Supplied material:
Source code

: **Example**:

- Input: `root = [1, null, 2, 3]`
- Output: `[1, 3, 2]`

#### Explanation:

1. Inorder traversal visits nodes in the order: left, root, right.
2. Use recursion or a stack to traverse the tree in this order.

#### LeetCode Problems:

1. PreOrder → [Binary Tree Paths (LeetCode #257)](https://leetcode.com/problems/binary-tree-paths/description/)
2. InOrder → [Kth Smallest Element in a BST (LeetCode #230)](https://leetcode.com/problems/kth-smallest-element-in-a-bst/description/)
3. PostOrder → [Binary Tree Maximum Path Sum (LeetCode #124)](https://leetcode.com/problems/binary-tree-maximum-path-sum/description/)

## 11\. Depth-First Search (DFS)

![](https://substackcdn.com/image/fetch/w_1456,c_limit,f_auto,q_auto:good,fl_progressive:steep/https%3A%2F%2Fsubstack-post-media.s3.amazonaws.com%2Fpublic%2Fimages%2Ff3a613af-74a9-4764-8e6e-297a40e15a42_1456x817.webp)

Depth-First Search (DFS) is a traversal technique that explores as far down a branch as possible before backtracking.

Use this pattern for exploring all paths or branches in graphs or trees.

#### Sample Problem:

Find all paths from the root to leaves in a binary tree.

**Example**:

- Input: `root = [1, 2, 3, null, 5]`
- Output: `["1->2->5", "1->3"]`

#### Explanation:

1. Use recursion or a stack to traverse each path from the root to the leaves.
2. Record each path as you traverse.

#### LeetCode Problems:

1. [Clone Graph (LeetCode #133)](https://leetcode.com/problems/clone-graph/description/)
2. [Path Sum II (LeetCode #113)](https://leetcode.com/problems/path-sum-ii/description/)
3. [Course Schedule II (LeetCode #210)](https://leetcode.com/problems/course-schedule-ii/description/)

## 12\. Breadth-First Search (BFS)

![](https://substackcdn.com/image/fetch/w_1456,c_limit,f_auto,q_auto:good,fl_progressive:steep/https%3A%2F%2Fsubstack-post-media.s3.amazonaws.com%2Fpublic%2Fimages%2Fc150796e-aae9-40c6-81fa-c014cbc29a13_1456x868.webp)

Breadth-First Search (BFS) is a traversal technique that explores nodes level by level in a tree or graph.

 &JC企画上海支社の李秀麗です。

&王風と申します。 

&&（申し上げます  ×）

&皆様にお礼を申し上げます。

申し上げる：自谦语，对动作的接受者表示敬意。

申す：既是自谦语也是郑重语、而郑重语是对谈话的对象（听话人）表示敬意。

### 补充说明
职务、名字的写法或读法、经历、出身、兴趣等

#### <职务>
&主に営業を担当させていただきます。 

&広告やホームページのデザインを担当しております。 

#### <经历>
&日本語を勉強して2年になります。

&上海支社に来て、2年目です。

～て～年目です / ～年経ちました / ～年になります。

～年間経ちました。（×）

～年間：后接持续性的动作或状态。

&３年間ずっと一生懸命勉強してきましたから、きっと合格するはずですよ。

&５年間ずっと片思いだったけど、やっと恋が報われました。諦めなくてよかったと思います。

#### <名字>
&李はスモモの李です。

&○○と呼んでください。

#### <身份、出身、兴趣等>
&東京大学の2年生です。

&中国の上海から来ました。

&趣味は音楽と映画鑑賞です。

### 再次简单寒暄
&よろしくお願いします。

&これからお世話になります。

What you have to do:
Pick out each line in the material that contains the string "https". Case counts.

Task result:
1. PreOrder → [Binary Tree Paths (LeetCode #257)](https://leetcode.com/problems/binary-tree-paths/description/)
2. InOrder → [Kth Smallest Element in a BST (LeetCode #230)](https://leetcode.com/problems/kth-smallest-element-in-a-bst/description/)
3. PostOrder → [Binary Tree Maximum Path Sum (LeetCode #124)](https://leetcode.com/problems/binary-tree-maximum-path-sum/description/)
![](https://substackcdn.com/image/fetch/w_1456,c_limit,f_auto,q_auto:good,fl_progressive:steep/https%3A%2F%2Fsubstack-post-media.s3.amazonaws.com%2Fpublic%2Fimages%2Ff3a613af-74a9-4764-8e6e-297a40e15a42_1456x817.webp)
1. [Clone Graph (LeetCode #133)](https://leetcode.com/problems/clone-graph/description/)
2. [Path Sum II (LeetCode #113)](https://leetcode.com/problems/path-sum-ii/description/)
3. [Course Schedule II (LeetCode #210)](https://leetcode.com/problems/course-schedule-ii/description/)
![](https://substackcdn.com/image/fetch/w_1456,c_limit,f_auto,q_auto:good,fl_progressive:steep/https%3A%2F%2Fsubstack-post-media.s3.amazonaws.com%2Fpublic%2Fimages%2Fc150796e-aae9-40c6-81fa-c014cbc29a13_1456x868.webp)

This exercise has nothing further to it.